Why does CINOA oppose these proposals?

CINOA believes that the proposals are totally misguided for the following reasons:

  • Studies have shown no significant funding links between terrorists and works of art including antiquities and manuscripts.
  • Damaging the 99% of the art market trade that has absolutely no connection to the illegally occupied countries of the Near East is illogical. The worldwide trade in classical and pre-classical antiquities from the Mediterranean and the Near East represents less than 0.5% of the world art market.
  • The registration measures would add costs and paperwork to the operation of art and antiques businesses throughout Europe, particularly dealers participating at art fairs abroad.
  • The measures for controlling antiquities and manuscripts would add major delays and uncertainty to the imports of artefacts, irrespective of their cultural significance or value.

 

Money Laundering Directive to extend to sellers of works of art

 

The European Union's existing Money Laundering Directive treats any business trading in goods and accepting or paying €10,000 or more in cash as part of a “regulated sector”.

It has been proposed that the regulated sector be expanded to include all traders in works of art carrying out transactions of €10,000 or more, irrespective of the method of payment, e.g. whether by cash, credit card, bank transfer or cheque.  A series of lower value linked transactions adding up to €10,000 or more would also be covered within the regulated sector.

 

What does being in the "regulated sector" mean?

Among other things traders in one of the regulated sectors are required to:

  • Identify the buyer or seller of goods and verify their identity (e.g. from identity card or passport.)
  • Identify the underlying beneficial owner, if that person or legal body is not the same as the buyer or seller. This would include asking an art agent to reveal the name of their undisclosed private client.
  • Obtain details from the client of the purpose behind the business relationship.

 

Why does CINOA oppose these proposals in their current form?

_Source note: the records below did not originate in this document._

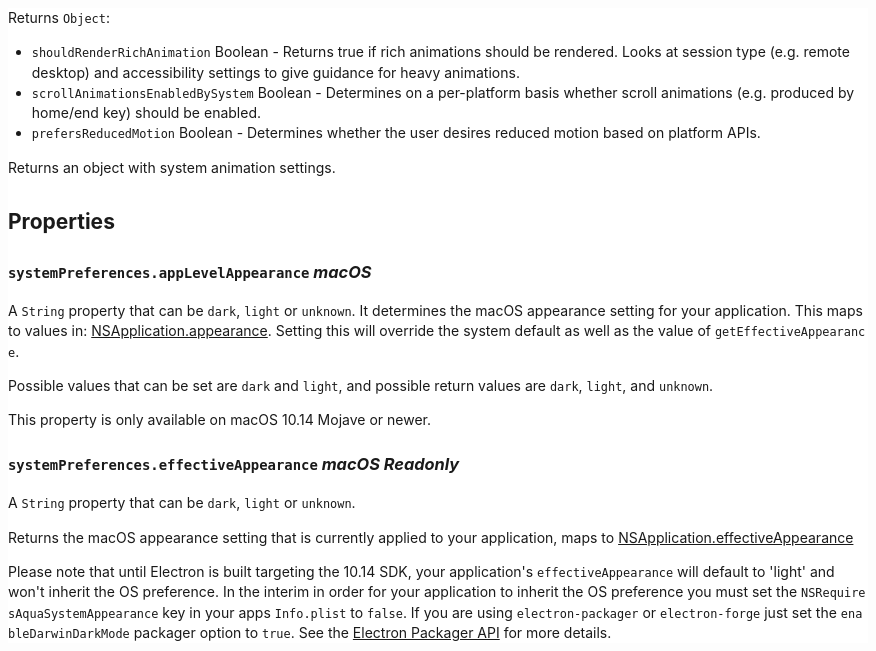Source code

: Returns `Object`:

* `shouldRenderRichAnimation` Boolean - Returns true if rich animations should be rendered. Looks at session type (e.g. remote desktop) and accessibility settings to give guidance for heavy animations.
* `scrollAnimationsEnabledBySystem` Boolean - Determines on a per-platform basis whether scroll animations (e.g. produced by home/end key) should be enabled.
* `prefersReducedMotion` Boolean - Determines whether the user desires reduced motion based on platform APIs.

Returns an object with system animation settings.

## Properties

### `systemPreferences.appLevelAppearance` _macOS_

A `String` property that can be `dark`, `light` or `unknown`. It determines the macOS appearance setting for
your application. This maps to values in: [NSApplication.appearance](https://developer.apple.com/documentation/appkit/nsapplication/2967170-appearance?language=objc). Setting this will override the
system default as well as the value of `getEffectiveAppearance`.

Possible values that can be set are `dark` and `light`, and possible return values are `dark`, `light`, and `unknown`.

This property is only available on macOS 10.14 Mojave or newer.

### `systemPreferences.effectiveAppearance` _macOS_ _Readonly_

A `String` property that can be `dark`, `light` or `unknown`.

Returns the macOS appearance setting that is currently applied to your application,
maps to [NSApplication.effectiveAppearance](https://developer.apple.com/documentation/appkit/nsapplication/2967171-effectiveappearance?language=objc)

Please note that until Electron is built targeting the 10.14 SDK, your application's
`effectiveAppearance` will default to 'light' and won't inherit the OS preference. In
the interim in order for your application to inherit the OS preference you must set the
`NSRequiresAquaSystemAppearance` key in your apps `Info.plist` to `false`.  If you are
using `electron-packager` or `electron-forge` just set the `enableDarwinDarkMode`
packager option to `true`.  See the [Electron Packager API](https://github.com/electron/electron-packager/blob/master/docs/api.md#darwindarkmodesupport)
for more details.
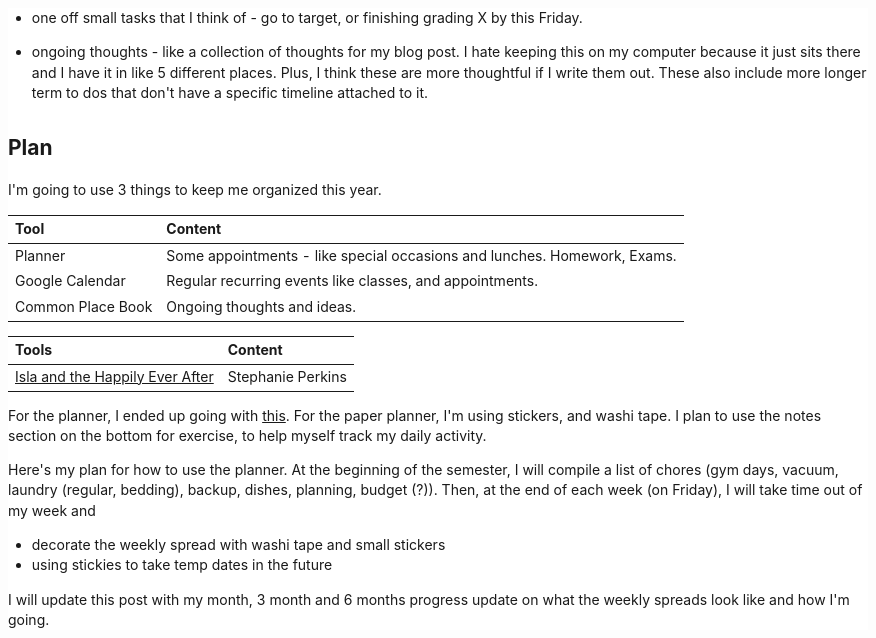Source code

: - one off small tasks  that I think of - go to target, or finishing grading X by this Friday. 

- ongoing thoughts - like a collection of thoughts for my blog post. I hate keeping this on my computer because it just sits there and I have it in like 5 different places. Plus, I think these are more thoughtful if I write them out. These also include more longer term to dos that don't have a specific timeline attached to it.

## Plan 

I'm going to use 3 things to keep me organized this year. 

| Tool | Content | 
|:-----|:--------|
| Planner | Some appointments - like special occasions and lunches. Homework, Exams. |
| Google Calendar | Regular recurring events like classes, and appointments. |
| Common Place Book | Ongoing thoughts and ideas. | 

| Tools | Content | 
|:------|:-------|
| [Isla and the Happily Ever After](http://www.goodreads.com/book/show/9627755-isla-and-the-happily-ever-after) |  Stephanie Perkins | 




For the planner, I ended up going with [this](http://www.amazon.com/gp/product/B011PBKWG4?psc=1&redirect=true&ref_=od_aui_detailpages00). For the paper planner, I'm using stickers, and washi tape. I plan to use the notes section on the bottom for exercise, to help myself track my daily activity. 

Here's my plan for how to use the planner. At the beginning of the semester, I will compile a list of chores (gym days, vacuum, laundry (regular, bedding), backup, dishes, planning, budget (?)). Then, at the end of each week (on Friday), I will take time out of my week and 

- decorate the weekly spread with washi tape and small stickers
- using stickies to take temp dates in the future 

I will update this post with my month, 3 month and 6 months progress update on what the weekly spreads look like and how I'm going.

Unless the proposals can be amended (or simplified due diligence applied), CINOA believes they could be very damaging for the following reasons:

  • Compared to other sectors there is little evidence to suggest that the art market is linked to money laundering and/or terrorism financing.
  • EU law already places a duty on traders to report any suspicions of money laundering to the authorities.
  • The €10,000 threshold is too low and will involve too many transactions with a small risk of being connected to money laundering. Additionally, under the existing EU Directive most traders must already use payment methods that involve a bank, providing an audit trail for all money transfers.
  • Because of the "linked transactions" rule many low value sales could be affected. Traders would need to monitor the extent of purchases or sales with customers in case they exceed the €10,000 threshold, at which point they would need to see and record details of a customer's ID.
  • Art market businesses are mainly microbusinesses employing fewer than 10 people and, unlike banks and financial institutions, do not have the resources to deal with the extra bureaucracy.
  • It is not explained how internet sales could be carried out, when a trader cannot see the original ID card of a new customer in person.